Self-indulgence done straight came in the kind of “Glass Handel,” a gigantic production gather from the gigantic atrium of the Barnes Foundation art ministry by hyper-popular countertenor Anthony Roth Costanzo, operating with the “luxurious art and style multimedia company” Visionaire.
Audience members chose a seat in front of one of the four stages — one having Costanzo singing, another with ballet dancers choreographed by Justin Peck, yet another with artist George Condo painting reside along with a fourth incorporating videos made by people like Tilda Swinton and Maurizio Cattelan.
As things progressed, a team of silent people-movers, dressed in red turtlenecks, hand-trucked crowd members invisibly around the room.
Costanzo’s goal was to join 250 decades of vocal composing together by switching his set list between George Frederick Handel (born 1685) along with Phillip Glass (born 1937) and it worked surprisingly well, thanks to his own flair for intense acting along with a nimble instrumental ensemble, conducted by Corrado Rovaris.
The day was terrific rather than terrific; enjoyable while somewhat hard to find a beat on with this much happening. It was also only an hour-long, super fun and probably once-in-a-lifetime. And moving people about was brilliantly democratic. Opera houses are famously class-segregated areas: The longer you pay, the greater your seat. “Glass Handel” fell its expletive on that idea.

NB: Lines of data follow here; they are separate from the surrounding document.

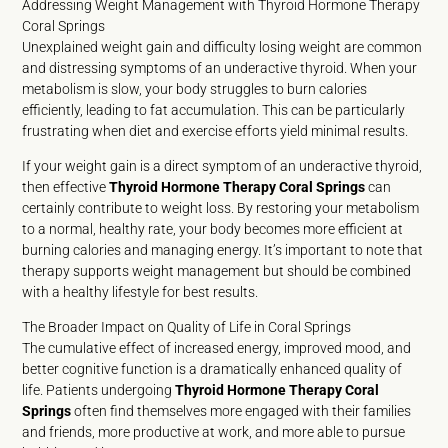
Addressing Weight Management with Thyroid Hormone Therapy
Coral Springs
Unexplained weight gain and difficulty losing weight are common
and distressing symptoms of an underactive thyroid. When your
metabolism is slow, your body struggles to burn calories
efficiently, leading to fat accumulation. This can be particularly
frustrating when diet and exercise efforts yield minimal results.
If your weight gain is a direct symptom of an underactive thyroid,
then effective
Thyroid Hormone Therapy Coral Springs
can
certainly contribute to weight loss. By restoring your metabolism
to a normal, healthy rate, your body becomes more efficient at
burning calories and managing energy. It’s important to note that
therapy supports weight management but should be combined
with a healthy lifestyle for best results.
The Broader Impact on Quality of Life in Coral Springs
The cumulative effect of increased energy, improved mood, and
better cognitive function is a dramatically enhanced quality of
life. Patients undergoing
Thyroid Hormone Therapy Coral
Springs
often find themselves more engaged with their families
and friends, more productive at work, and more able to pursue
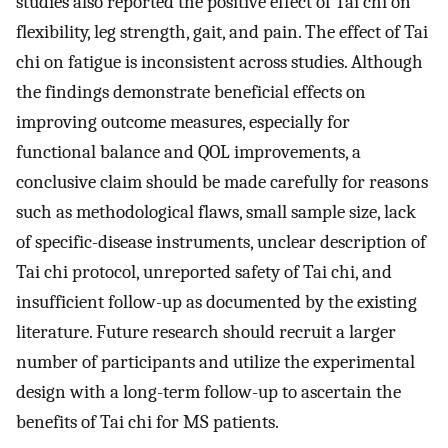
studies also reported the positive effect of Tai chi on
flexibility, leg strength, gait, and pain. The effect of Tai
chi on fatigue is inconsistent across studies. Although
the findings demonstrate beneficial effects on
improving outcome measures, especially for
functional balance and QOL improvements, a
conclusive claim should be made carefully for reasons
such as methodological flaws, small sample size, lack
of specific-disease instruments, unclear description of
Tai chi protocol, unreported safety of Tai chi, and
insufficient follow-up as documented by the existing
literature. Future research should recruit a larger
number of participants and utilize the experimental
design with a long-term follow-up to ascertain the
benefits of Tai chi for MS patients.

That’s really why O18 mattered. The people in Philadelphia have figured out how to make the classical arts appealing to a highly distracted world. If you think about risks — and some others and work don’t — you come off as human rather than elite.
It’s not only the opera doing this in Philadelphia. The city’s chief orchestra has a brand new life with charismatic music director Yannick Nézet-Séguin. And dancing is breaking obstacles, courtesy of the exciting business Ballet X. It goes into the avant-garde, thanks to the Fringe Festival, which showcases, simultaneously with the stunt festival, also a well-curated lineup of unusual theater and much more.
Why Philly? Creative leadership has everything related to it. If high art isn’t rocking and rolling in your city, it’s because the proper people aren’t even responsible. But it’s also because of sponsors who fund things, civic leaders who promote them, artists who don’t even leave city when their professions get moving.
Back in Philadelphia, the stewards of now ’s nice art have set a fine example to follow. Because it is, Unusual.
Ray Mark Rinaldi ([email protected]) is a veteran arts writer and critic based in Denver.